In Dream the wind enfolded her, touching and tickling, teasing tendrils from her braids, breathing warm beneath her breasts, between her legs, whispers in her ears, a susurration sharp and sweet as she Shaped it to her will and it sang back, clever and curious within the Dream. Her lover Air, element emerged in form: knowing mind to mind, flesh and spirit all.
When the sun burned sere and close or pale and far, scorching crops, racing through short day or dawdling through long, that was exuberance and the igniting of desire, flame to waiting clay. Her part to ward the land from its caprice, to know the fire in the lightning, the spark that burned beneath the snow in sleeping seeds, to balance frost and furnace, light and dark, crucible and cradle at the crossroads where the forces met, the place the Dreaming made.
In Dream the sunlight bathed her, laving her with warmth, sending sparks and flares and fireworks throughout her body, blossoming against her skin, fizzing in her bones, heat flowering in her belly, until she was as molten as gold, flickering in concert with the hearth-fire, all interlaced and woven through with light, as she Shaped and was shaped, meeting and making fierce and fine within the Dream. Her lover Fire, element expressed in form: passion to desire, flesh and spirit all.

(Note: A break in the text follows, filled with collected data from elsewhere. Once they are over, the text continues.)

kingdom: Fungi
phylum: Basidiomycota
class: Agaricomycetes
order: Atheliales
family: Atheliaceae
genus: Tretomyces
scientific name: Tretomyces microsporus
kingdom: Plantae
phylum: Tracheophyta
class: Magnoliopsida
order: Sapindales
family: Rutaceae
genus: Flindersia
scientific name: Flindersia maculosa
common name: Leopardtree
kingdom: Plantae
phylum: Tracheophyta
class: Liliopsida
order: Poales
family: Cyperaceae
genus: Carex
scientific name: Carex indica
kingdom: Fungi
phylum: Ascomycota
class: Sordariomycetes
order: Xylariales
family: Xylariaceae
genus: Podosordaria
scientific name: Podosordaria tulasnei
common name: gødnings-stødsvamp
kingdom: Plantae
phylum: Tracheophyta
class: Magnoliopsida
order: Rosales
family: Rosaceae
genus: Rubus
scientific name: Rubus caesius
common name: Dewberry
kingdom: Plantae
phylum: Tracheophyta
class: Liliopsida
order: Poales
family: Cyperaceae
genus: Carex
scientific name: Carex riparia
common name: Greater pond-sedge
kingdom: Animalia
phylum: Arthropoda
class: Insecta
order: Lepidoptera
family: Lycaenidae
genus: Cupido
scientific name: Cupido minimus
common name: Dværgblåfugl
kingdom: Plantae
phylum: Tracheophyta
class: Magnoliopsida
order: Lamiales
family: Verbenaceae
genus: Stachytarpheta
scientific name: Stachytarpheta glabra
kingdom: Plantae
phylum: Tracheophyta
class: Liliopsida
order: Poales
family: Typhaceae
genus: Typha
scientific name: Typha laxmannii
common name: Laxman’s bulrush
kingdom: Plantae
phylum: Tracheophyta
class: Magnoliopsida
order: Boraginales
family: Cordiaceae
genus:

…And so it came to pass, one day, three people came to knock upon the Tower door, though none knew whence they came: one ruddy, curved and quick, with red-gold hair and amber eyes and a smile like the sun; one cool and dark, with languid, liquid grace and blue-black hair, eyes like starry pools; and one (the first, wind-born, to breathe the Tower air, set foot to stone, wait patient for the others) pale and tall, keen-edged, with piercing eyes and [silver/grey-gold] hair and a voice both soft and strong. She (sturdy, warm and supple, with red-brown braids and laughing hazel eyes, so legend says) opened both door and arms to them in welcome. They all went in, and once again the land rejoiced in Dream made manifest, love that overflowed fourfold.